Sheriff: Probe found no abuse at Iowa lawmaker's hog farm

DES MOINES, Iowa (AP) — An investigation found no animal abuse at an Iowa state senator's hog farm despite video posted by an animal rights group that appeared to show pigs suffering, authorities said.

Two people with Direct Action Everywhere, a Berkeley, California-based group, entered a hog farm last spring owned by Republican state Sen. Ken Rozenboom, whose family farms near Oskaloosa.

"The investigation did not indicate there was any abuse," Mahaska County Sheriff Russell Van Renterghem told the Des Moines Register.

Chelsea Hamilton, an Iowa Department of Agriculture veterinarian, inspected the facility last month and said she found no grounds to support livestock neglect.

Direct Action said it found several bloody rectal prolapses and intense overcrowding during its visit nine months ago.

Hamilton said in a report to the sheriff that because Direct Action Everywhere delayed reporting its complaint, “the allegations in the pictures and videos could not be adequately assessed.”

The group said in January it delayed publicizing images so it couldn't be accused of contaminating the barn and hurting animals, as farmers have claimed after past investigations.
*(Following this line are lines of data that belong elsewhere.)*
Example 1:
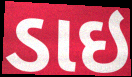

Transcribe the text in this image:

ડાઇ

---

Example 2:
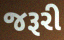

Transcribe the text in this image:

જરૂરી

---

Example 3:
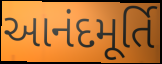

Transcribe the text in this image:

આનંદમૂર્તિ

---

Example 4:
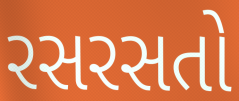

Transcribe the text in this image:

રસરસતો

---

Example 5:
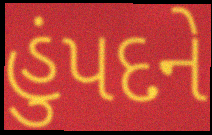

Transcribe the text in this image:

હુંપદને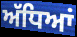
ਅੱਧਿਆਂ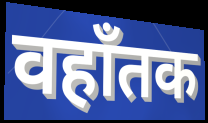
वहाँतकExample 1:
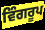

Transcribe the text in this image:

ਵਿੰਗਰੂਪ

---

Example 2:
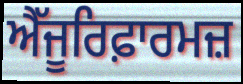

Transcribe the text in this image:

ਐੱਜੂਰਿਫ਼ਾਰਮਜ਼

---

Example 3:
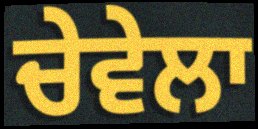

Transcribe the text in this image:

ਚੇਵੇਲਾ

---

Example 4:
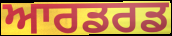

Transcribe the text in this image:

ਆਰਡਰਡ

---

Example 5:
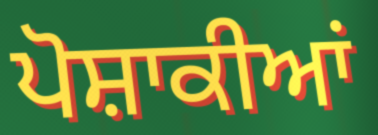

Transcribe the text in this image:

ਪੋਸ਼ਾਕੀਆਂ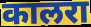
कालराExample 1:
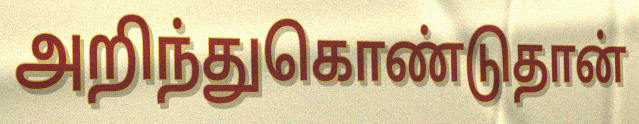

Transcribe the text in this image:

அறிந்துகொண்டுதான்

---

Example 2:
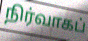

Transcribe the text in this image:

நிர்வாகப்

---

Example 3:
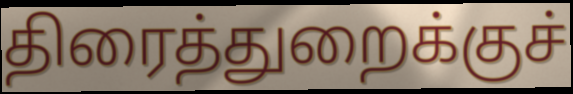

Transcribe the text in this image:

திரைத்துறைக்குச்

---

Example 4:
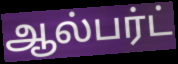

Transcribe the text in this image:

ஆல்பர்ட்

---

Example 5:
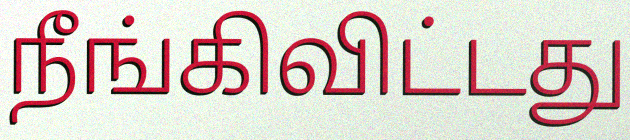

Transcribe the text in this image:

நீங்கிவிட்டது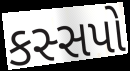
કસ્સપો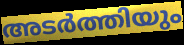
അടർത്തിയുംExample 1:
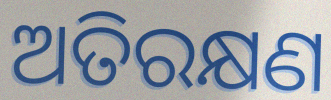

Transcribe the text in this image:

ଅତିରକ୍ଷଣ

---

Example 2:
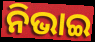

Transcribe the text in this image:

ନିଭାଇ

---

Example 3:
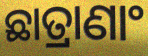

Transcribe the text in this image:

ଛାତ୍ରାଣାଂ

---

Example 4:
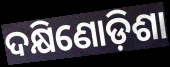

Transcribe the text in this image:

ଦକ୍ଷିଣୋଡ଼ିଶା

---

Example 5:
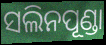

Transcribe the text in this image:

ସଲିନପୂଣ୍ଡାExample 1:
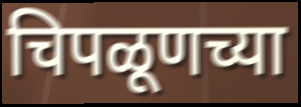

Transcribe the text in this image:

चिपळूणच्या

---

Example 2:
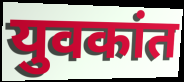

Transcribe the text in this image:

युवकांत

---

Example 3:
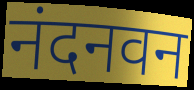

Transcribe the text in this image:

नंदनवन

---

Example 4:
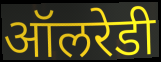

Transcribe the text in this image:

ऑलरेडी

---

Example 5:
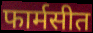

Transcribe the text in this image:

फार्मसीतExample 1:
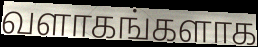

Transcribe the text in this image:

வளாகங்களாக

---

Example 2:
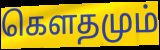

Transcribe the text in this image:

கெளதமும்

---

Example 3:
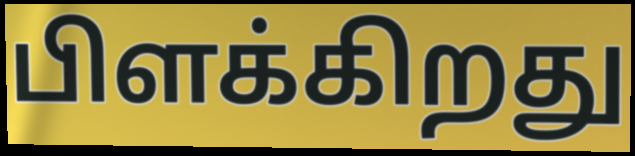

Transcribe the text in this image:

பிளக்கிறது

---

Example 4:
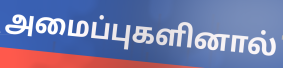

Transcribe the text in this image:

அமைப்புகளினால்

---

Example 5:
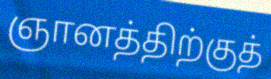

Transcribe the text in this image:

ஞானத்திற்குத்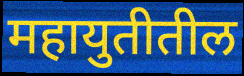
महायुतीतील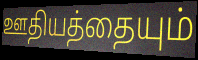
ஊதியத்தையும்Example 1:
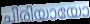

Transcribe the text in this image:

Rozenboom said he decided in late December to lease the hog building to a different farmer. He has said veterinary records show that the herd was being treated for a respiratory infection that contributed to the problems Direct Action Everywhere documented. He also said he believed that Direct Action Everywhere staged photos to make the facility look overcrowded.

The animal welfare group's spokesman, Matt Johnson, said he believes the group's “photos and videos speak for themselves.”

Rozenboom, who has been a state senator since January 2013, supported a law passed last year that heightens the penalty to a year in jail for using deception to gain access to a farm to conduct an undercover investigation. The law also allows for a conspiracy charge that carries a similar penalty.

It was approved in March, just weeks after a federal judge struck down an earlier law targeted at stopping undercover investigations. Similar so-called ag gag laws also have been struck down in Idaho and Utah. A federal judge in December halted the enforcement of Iowa's new law until the court can determine its legality.